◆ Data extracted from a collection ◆
== Segment start ==
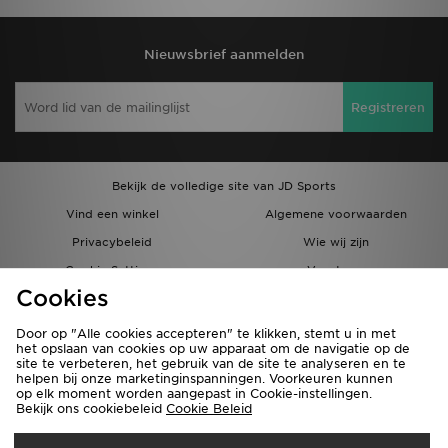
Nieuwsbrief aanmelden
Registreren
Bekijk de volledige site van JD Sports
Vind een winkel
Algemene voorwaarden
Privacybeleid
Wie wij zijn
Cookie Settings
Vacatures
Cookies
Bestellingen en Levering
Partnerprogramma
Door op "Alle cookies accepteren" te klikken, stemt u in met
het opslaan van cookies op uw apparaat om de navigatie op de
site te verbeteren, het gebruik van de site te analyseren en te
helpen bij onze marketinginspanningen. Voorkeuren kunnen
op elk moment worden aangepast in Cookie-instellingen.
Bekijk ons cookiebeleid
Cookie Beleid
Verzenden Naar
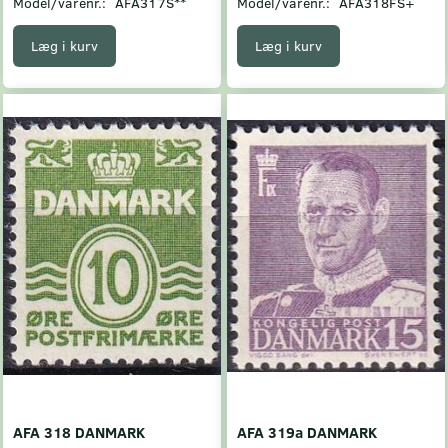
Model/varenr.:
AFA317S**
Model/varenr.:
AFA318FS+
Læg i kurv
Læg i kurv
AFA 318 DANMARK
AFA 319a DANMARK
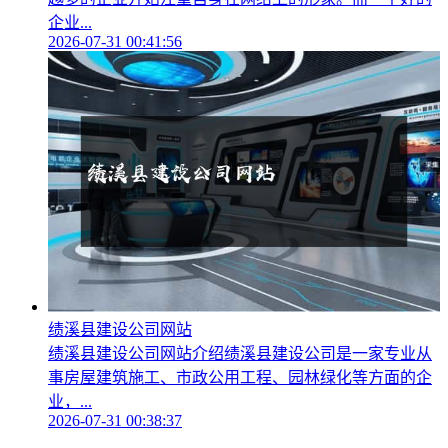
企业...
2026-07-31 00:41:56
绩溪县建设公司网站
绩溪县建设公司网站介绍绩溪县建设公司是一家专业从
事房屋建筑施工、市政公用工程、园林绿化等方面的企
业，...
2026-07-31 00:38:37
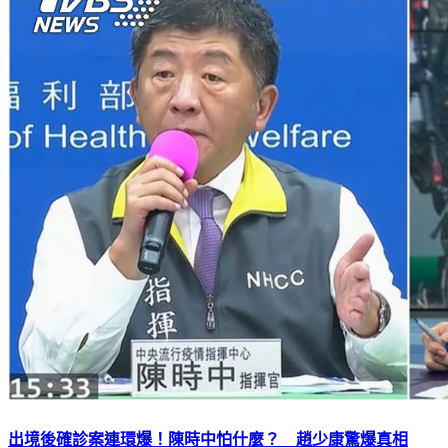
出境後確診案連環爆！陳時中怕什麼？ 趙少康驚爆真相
== Segment end ==
◆ PROBLEM STATEMENT ◆
All of the records need to be reproduced exactly, with each picture omitted.

◆ RESPONSE TO THE TASK ◆
Nieuwsbrief aanmelden
Registreren
Bekijk de volledige site van JD Sports
Vind een winkel
Algemene voorwaarden
Privacybeleid
Wie wij zijn
Cookie Settings
Vacatures
Cookies
Bestellingen en Levering
Partnerprogramma
Door op "Alle cookies accepteren" te klikken, stemt u in met
het opslaan van cookies op uw apparaat om de navigatie op de
site te verbeteren, het gebruik van de site te analyseren en te
helpen bij onze marketinginspanningen. Voorkeuren kunnen
op elk moment worden aangepast in Cookie-instellingen.
Bekijk ons cookiebeleid
Cookie Beleid
Verzenden Naar
Model/varenr.:
AFA317S**
Model/varenr.:
AFA318FS+
Læg i kurv
Læg i kurv
AFA 318 DANMARK
AFA 319a DANMARK
企业...
2026-07-31 00:41:56
绩溪县建设公司网站
绩溪县建设公司网站介绍绩溪县建设公司是一家专业从
事房屋建筑施工、市政公用工程、园林绿化等方面的企
业，...
2026-07-31 00:38:37
出境後確診案連環爆！陳時中怕什麼？ 趙少康驚爆真相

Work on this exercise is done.